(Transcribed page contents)
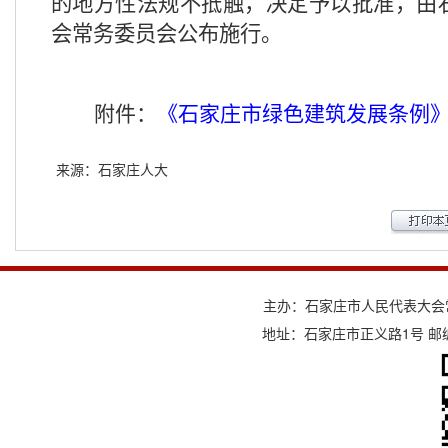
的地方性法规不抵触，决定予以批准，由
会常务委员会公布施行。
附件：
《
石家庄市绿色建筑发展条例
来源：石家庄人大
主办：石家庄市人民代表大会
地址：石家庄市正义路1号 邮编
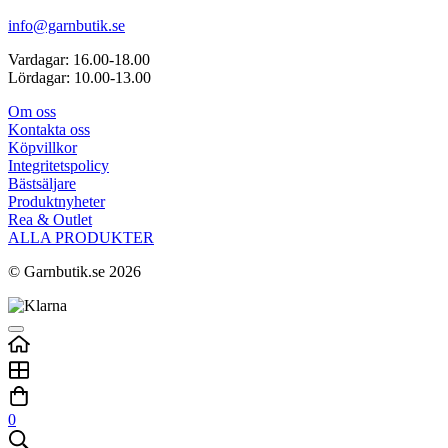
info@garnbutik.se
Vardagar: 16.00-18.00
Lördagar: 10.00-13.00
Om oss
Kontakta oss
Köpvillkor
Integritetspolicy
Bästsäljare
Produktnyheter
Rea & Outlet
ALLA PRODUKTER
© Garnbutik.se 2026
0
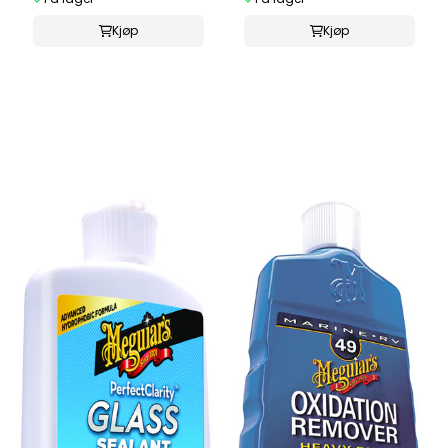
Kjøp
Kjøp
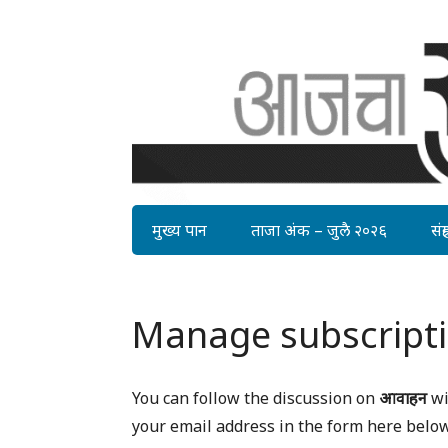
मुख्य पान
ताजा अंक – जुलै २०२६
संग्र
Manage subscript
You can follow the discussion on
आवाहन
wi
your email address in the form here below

---

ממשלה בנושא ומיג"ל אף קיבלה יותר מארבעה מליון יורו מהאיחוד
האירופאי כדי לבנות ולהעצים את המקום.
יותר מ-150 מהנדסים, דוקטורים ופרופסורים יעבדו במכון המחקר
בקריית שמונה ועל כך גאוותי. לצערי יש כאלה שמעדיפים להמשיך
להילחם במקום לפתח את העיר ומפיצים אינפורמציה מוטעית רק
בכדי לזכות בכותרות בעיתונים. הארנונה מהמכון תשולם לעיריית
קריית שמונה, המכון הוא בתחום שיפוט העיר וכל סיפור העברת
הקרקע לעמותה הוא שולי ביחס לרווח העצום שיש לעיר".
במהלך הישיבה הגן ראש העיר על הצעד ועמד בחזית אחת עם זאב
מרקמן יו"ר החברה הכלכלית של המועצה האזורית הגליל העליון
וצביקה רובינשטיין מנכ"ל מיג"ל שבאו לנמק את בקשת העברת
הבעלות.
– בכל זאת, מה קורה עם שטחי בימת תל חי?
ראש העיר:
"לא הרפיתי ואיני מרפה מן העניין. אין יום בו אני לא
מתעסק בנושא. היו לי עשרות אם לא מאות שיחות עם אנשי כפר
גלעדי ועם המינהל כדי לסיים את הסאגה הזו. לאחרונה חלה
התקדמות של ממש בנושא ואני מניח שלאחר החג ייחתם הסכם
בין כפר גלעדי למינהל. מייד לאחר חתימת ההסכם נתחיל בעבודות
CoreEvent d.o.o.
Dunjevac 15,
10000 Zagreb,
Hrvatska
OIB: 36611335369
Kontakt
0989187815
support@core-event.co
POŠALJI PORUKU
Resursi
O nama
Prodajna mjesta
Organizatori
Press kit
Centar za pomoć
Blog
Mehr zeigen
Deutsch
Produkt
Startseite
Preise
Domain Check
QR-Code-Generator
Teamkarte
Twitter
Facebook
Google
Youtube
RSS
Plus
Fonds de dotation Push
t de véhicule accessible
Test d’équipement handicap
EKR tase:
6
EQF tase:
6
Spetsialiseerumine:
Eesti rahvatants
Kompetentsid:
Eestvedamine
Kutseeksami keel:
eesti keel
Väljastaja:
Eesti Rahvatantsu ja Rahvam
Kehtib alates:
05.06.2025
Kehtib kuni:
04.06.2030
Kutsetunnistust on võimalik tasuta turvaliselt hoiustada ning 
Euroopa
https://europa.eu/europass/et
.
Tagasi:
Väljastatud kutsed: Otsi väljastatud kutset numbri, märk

:: PROBLEM REQUIREMENTS ::
Recast the lines of the records as a JSON list of strings, one string per line, starting at the line containing "的地方性法规不抵触，决定予以批准，由" and ending at the line containing "your email address in the form here below", with blank lines skipped. Leave the pictures out of the answer.

:: WRITTEN SOLUTION ::
[
  "的地方性法规不抵触，决定予以批准，由",
  "会常务委员会公布施行。",
  "附件：",
  "《",
  "石家庄市绿色建筑发展条例",
  "来源：石家庄人大",
  "主办：石家庄市人民代表大会",
  "地址：石家庄市正义路1号 邮编",
  "info@garnbutik.se",
  "Vardagar: 16.00-18.00",
  "Lördagar: 10.00-13.00",
  "Om oss",
  "Kontakta oss",
  "Köpvillkor",
  "Integritetspolicy",
  "Bästsäljare",
  "Produktnyheter",
  "Rea & Outlet",
  "ALLA PRODUKTER",
  "© Garnbutik.se 2026",
  "0",
  "Kjøp",
  "Kjøp",
  "मुख्य पान",
  "ताजा अंक – जुलै २०२६",
  "संग्र",
  "Manage subscript",
  "You can follow the discussion on",
  "आवाहन",
  "wi",
  "your email address in the form here below"
]